I was surrounded by teenage kids, the next generation of Kurdish freedom fighters. The previous generation had been wiped out by the ISIS meat grinder in places like Rabbia, Jezza, and Kobani. Hardcore guerrillas who had fought in the Turkish mountains for 12 years were sent to Rojava and killed within a year. Rojava is running out of fighters and ISIS, referred to as the Daash, are not. The teenagers are being sent up the front to fight and die for a country which does not yet exist.
These boy soldiers are not conscripted. They volunteered to fight.
Climbing into the raft, I crossed the river and found myself in a surreal new land.
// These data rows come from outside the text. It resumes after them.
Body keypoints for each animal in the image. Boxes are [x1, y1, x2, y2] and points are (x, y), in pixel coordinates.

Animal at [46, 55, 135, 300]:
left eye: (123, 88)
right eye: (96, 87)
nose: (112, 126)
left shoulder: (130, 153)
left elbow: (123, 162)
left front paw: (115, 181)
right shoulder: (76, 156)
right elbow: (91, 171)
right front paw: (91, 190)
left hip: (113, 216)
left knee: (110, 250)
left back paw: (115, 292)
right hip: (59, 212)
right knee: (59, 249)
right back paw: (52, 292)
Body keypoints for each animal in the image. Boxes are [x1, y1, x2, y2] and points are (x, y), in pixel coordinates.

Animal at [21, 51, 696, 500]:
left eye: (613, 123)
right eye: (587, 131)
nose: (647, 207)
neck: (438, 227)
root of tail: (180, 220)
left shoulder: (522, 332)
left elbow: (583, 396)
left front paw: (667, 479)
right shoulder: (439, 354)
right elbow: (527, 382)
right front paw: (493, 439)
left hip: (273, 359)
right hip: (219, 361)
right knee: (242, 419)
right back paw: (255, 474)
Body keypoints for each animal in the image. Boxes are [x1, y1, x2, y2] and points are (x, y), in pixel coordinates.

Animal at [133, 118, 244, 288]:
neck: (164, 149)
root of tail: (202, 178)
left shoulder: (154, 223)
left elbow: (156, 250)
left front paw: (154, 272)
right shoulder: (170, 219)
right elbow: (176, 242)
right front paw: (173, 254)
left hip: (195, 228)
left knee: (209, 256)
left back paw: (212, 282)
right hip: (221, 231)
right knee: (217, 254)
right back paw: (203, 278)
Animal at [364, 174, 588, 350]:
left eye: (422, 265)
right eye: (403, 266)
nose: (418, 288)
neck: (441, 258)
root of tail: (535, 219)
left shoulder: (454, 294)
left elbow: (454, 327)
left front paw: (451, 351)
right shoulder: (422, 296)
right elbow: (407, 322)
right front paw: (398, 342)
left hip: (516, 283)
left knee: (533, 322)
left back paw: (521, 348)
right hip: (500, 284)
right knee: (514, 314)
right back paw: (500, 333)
Some of this land had only been ridden of Daash a month or two prior. This region was now a part of Rojava, a place that did not really exist as an idea much less as a country until a few years ago as the Syria civil war opened up a front for Kurdish nationalism in what had been northern Syria.
This war is nothing like what I saw in Iraq in 2005 or 2009. The combat is conventional, armed forces squared off in mostly urban centers where they have reached stalemates. This has become a status quo battlefield, occasionally broken by US airstrikes or bold offensives. Urban combat is vicious and often house to house. Snipers and heavy machine guns duel with each other and casualty rates are astronomically high on both sides.
Driving down the road with a YPG (People’s Protection Unit) commander the next morning, he comments on the school children smiling and waving at him from the streets.
“The people here love us,” he says referring to the YPG. “Because we fought for every single inch of this.”
In Rojava, Muslims, Christians, Yezidi, and the socialists of YPG and YPJ co-exist with each other peacefully. They also fight a ruthless war against the Daash, a war in which female snipers wearing US Marine Corps camouflage kill Daash fighters who refuse to die as they have been injecting a combination of heroin and morphine. After racking up impressive kill counts they hang up their Dragonov rifles to read books about philosophy and politics.
They are fighting and dying for a dream called Rojava, an ancient dream of Kurdish autonomy blended with socialist ideology.
The sacrifices the Kurds are making for Rojava is impossible to calculate and as much as it hurts to says this, I’m not sure if they can win.